RIO DE JANEIRO -- In declaring that he was in no position to judge gay people, Pope Francis did nothing to change Roman Catholic doctrine, which prohibits homosexual sex but not the state of homosexuality. But at least one prominent commentator said the remarks constituted "a sea change," and they were the topic of avid discussion and debate Monday, especially in Catholic circles.

Conservative Catholics, many of whom are increasingly put off by Francis’ accessibility and deliberate simplicity, sought to downplay the remarks, which the pope made on his flight home to the Vatican from Brazil, where he made his first overseas trip as pontiff.
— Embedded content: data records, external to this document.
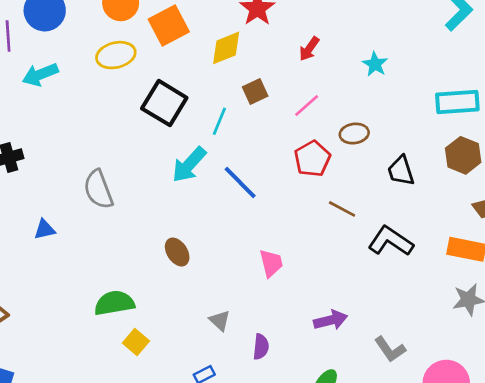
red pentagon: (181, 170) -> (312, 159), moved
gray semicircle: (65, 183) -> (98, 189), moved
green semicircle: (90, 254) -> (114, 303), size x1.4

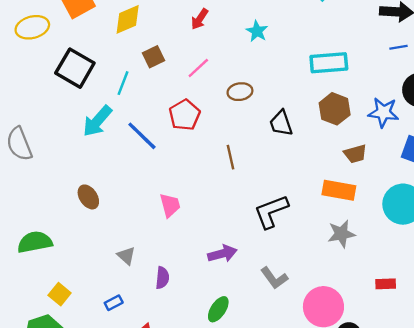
red pentagon: (312, 159) -> (185, 115), moved
brown line: (342, 209) -> (231, 157), turned 50
black L-shape: (391, 241) -> (271, 212), moved, turned -54
yellow square: (136, 342) -> (60, 294), moved

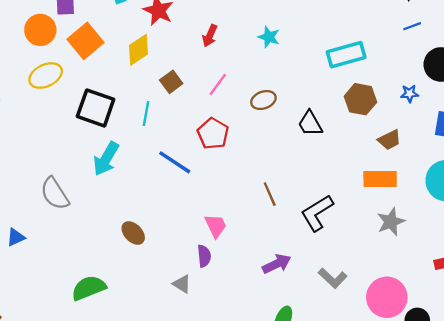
blue star: (383, 112) -> (410, 94), size x0.6
cyan arrow: (97, 121) -> (106, 159), moved
brown line: (231, 157) -> (270, 194), moved
purple semicircle: (162, 278) -> (204, 256), moved

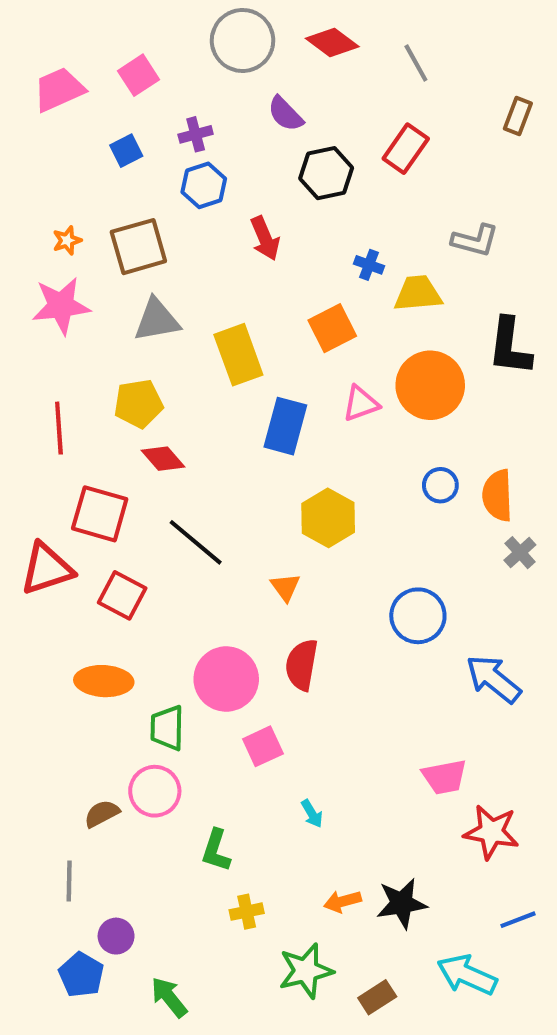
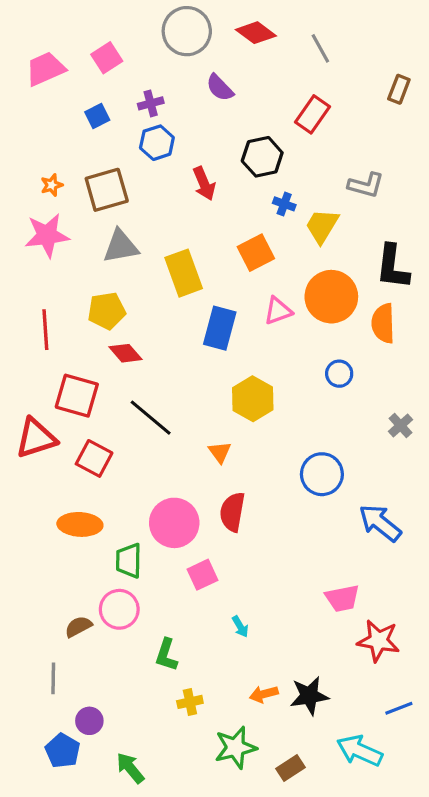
black hexagon: (326, 173) -> (262, 157), moved
yellow trapezoid: (418, 293) -> (322, 226), turned -54
orange semicircle: (498, 495) -> (383, 323), moved

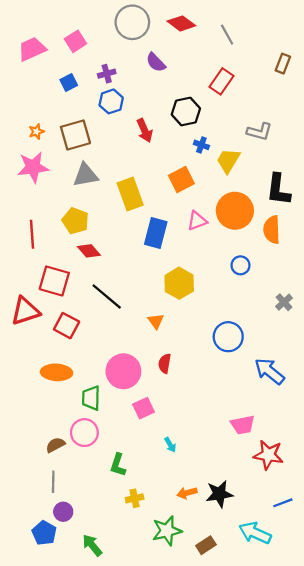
yellow pentagon: (107, 311) -> (75, 221), turned 30
red semicircle: (232, 512) -> (165, 363), size x0.7
gray line: (53, 678) -> (53, 482), moved

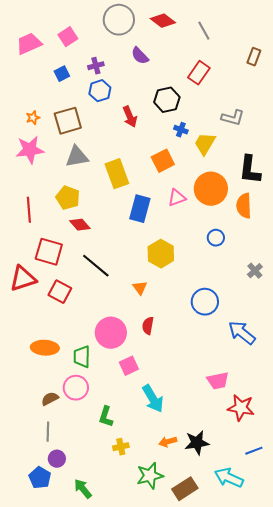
orange ellipse: (57, 372) -> (45, 348), moved
cyan arrow: (170, 445) -> (153, 399), size x2.0
brown rectangle: (206, 545) -> (185, 489), size x1.4

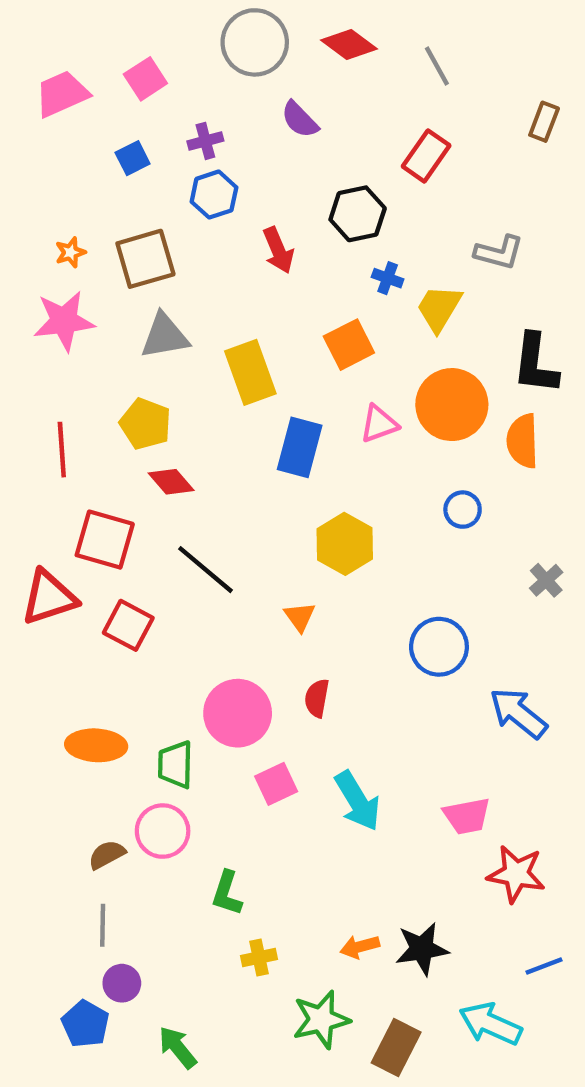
cyan arrow: (153, 399) -> (358, 801), moved
brown rectangle: (185, 489) -> (396, 1047), turned -30

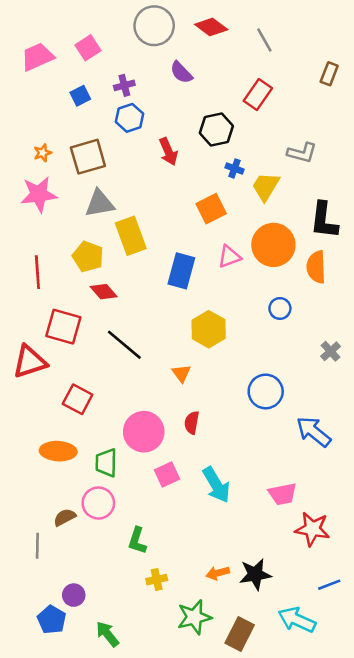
yellow rectangle: (250, 372) -> (131, 236), moved
red square: (128, 625) -> (78, 399), moved
gray line: (103, 925) -> (37, 546), moved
“He addressed the issue [of gays in the church] in a more frank way, but this is not a departure” from Catholic teachings, said Ashley McGuire, a senior fellow at the Washington-based Catholic Assn. The church, even in its less accepting times, has long maintained that gay people should not be discriminated against.

But the pope seemed to be going beyond that.

“Pope Francis was pointing out that Catholics with a homosexual orientation, honestly living out their faith and seeking God (as all Catholics should), are integral members of the church,” said Ramon Luzarraga, a theology professor at the Benedictine University of Mesa, Ariz. “They are not automatically part of some rumored fifth column seeking to change the church.”

The pope's remarks came up during an 80-minute, impromptu news conference on his flight back to Rome, and have been widely reported. They came up when Francis was asked about a supposed “gay lobby” of Vatican officials, purported to have been discussed in a confidential report he was given upon his election to the papacy.

Francis said he did not approve of any kind of lobby, but that it was important to distinguish that from priests or other Catholics who might be gay.

Then, he seemed to clear the way for gay priests, as long as they remain celibate.

“If a person is gay, seeks God and has good will, who am I to judge?” Francis said. “They should not be marginalized.”

The Rev. James Martin, a prominent Jesuit commentator, said the remarks constituted a dramatic change in the church's attitude toward homosexuality. He tweeted:

 

 

The U.S.-based Human Rights Campaign, a major gay-rights organization, sent out a statement welcoming Francis’ comments as a “significant change in tone” but said that the church still had a long way to go in welcoming gays, lesbians and transgender people into the Catholic fold.